START TEXT

How Do We Protect Worker Health in A Turbulent World?

What does it mean—in the context of a turbulent world—to declare that the health and safety of workers is a fundamental human right? Last summer, the International Labour Conference resolved that “a safe and healthy working environment” be listed in the International Labour Organization (ILO) framework of fundamental principles and rights at work. Safety and health at work had been recognized internationally as a human right in 1966 with the adoption of the International Covenant on Economic, Social and Cultural Rights. The immense challenges facing global society created by war, economic turmoil, and the Covid-19 pandemic reinforced calls for the ILO to adopt a new resolution elevating again the status of safety and health at work. The new declaration is justified by ongoing and current events. On a substantive level, however, there must be more discussion and debate about what essential changes such a declaration implies.

The turbulence justifying the ILO’s new declaration were reported with clarity by the Human Development Report of 2022 (UNDP, 2022). While not the only reason for a renewed focus on safety and health, the United Nations (UN) report describes economic insecurity across human society. It gives a detailed and sobering account of “a new reality” facing human societies based upon a “new uncertainty complex” that has caused declines in human development for two consecutive years. Economic uncertainties and declines in human development have led to a more turbulent world. Such widespread social uncertainty and insecurity raise important questions about the strategies that follow a declaration that health and safety at work are fundamental human rights.

According to the UN Human Development Report, global society’s new complex of uncertainty includes “the layering and interactions of multidimensional risks” and “overlapping of threats” that “give rise to new dimensions of uncertainty” in a global context of “weakened socioecological systems.” Pressures on the planet, digitalization, economic insecurity, violence, and discrimination, are giving rise to a society where “mental wellbeing is under assault.” The addition of safety and health to the ILO framework of fundamental principles and rights at work is a welcome development. As a fundamental right, the ILO considers this fifth category of rights to be a constitutional obligation (the other four fundamental rights are the right to be free from child labour, freedom from forced labour, the freedom of association with trade union rights, and the right to be free from discrimination in employment and profession). ILO member states agree to accept the ILO constitution as an obligation of ILO membership. Elevating safety and health at work to a fundamental right means member states accept it as an ILO constitutional obligation.

END TEXT

TASKS TO PERFORM:
1) According to the worker health text, which pressures are giving rise to a society where mental wellbeing is under assault? List every one.
2) Transcribe a passage of the worker health text. Start at the words "The turbulence justifying" and stop after the words "fundamental human rights.".

START DATA TO EXAMINE

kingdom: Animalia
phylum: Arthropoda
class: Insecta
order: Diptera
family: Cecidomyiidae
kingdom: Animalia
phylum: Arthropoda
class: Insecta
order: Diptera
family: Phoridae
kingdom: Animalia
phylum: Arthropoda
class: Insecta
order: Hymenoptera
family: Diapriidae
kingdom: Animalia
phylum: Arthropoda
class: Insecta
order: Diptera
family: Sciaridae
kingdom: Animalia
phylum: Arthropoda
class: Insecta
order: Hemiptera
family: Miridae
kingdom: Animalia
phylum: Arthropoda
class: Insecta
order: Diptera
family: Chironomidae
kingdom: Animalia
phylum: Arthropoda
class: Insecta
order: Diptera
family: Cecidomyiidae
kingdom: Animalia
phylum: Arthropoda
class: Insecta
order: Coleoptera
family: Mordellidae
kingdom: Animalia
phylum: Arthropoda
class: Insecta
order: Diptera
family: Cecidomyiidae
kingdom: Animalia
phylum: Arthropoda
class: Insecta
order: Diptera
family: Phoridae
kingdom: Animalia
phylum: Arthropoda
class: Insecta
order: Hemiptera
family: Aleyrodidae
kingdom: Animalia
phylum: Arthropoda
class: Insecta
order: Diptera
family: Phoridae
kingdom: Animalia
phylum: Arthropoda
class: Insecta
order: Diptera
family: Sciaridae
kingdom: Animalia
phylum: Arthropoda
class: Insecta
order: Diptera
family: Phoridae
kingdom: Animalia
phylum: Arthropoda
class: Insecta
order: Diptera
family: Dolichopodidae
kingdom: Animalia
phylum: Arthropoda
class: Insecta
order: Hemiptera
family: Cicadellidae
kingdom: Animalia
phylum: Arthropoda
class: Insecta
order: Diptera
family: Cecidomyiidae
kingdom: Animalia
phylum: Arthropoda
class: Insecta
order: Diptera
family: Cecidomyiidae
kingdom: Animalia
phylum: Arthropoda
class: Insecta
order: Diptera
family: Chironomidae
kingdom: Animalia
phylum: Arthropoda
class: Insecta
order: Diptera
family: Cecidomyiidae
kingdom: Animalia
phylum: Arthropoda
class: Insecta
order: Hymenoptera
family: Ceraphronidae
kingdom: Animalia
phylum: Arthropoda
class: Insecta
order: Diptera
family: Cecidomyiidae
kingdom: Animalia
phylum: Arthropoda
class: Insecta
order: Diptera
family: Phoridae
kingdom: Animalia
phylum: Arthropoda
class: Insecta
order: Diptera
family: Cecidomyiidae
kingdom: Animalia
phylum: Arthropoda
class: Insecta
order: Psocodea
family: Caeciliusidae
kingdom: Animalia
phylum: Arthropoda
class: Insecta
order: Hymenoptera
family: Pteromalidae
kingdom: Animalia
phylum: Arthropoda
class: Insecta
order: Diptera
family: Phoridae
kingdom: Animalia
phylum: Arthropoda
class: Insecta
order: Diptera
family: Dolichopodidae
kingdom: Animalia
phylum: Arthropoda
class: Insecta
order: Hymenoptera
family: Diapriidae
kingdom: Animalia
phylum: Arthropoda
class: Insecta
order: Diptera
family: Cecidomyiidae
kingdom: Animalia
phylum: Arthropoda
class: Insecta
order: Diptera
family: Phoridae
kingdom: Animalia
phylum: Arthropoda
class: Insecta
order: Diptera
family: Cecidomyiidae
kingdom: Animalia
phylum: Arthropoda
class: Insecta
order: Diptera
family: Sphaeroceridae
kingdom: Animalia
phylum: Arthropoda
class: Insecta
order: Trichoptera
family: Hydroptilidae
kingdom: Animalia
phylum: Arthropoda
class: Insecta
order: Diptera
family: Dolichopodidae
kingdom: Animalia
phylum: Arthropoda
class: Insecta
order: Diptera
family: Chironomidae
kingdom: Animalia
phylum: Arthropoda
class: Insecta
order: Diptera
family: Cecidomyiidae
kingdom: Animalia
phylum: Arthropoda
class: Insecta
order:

END DATA TO EXAMINE

ACTIVITY ANSWERS:
1) Pressures on the planet, digitalization, economic insecurity, violence, and discrimination

2)
The turbulence justifying the ILO’s new declaration were reported with clarity by the Human Development Report of 2022 (UNDP, 2022). While not the only reason for a renewed focus on safety and health, the United Nations (UN) report describes economic insecurity across human society. It gives a detailed and sobering account of “a new reality” facing human societies based upon a “new uncertainty complex” that has caused declines in human development for two consecutive years. Economic uncertainties and declines in human development have led to a more turbulent world. Such widespread social uncertainty and insecurity raise important questions about the strategies that follow a declaration that health and safety at work are fundamental human rights.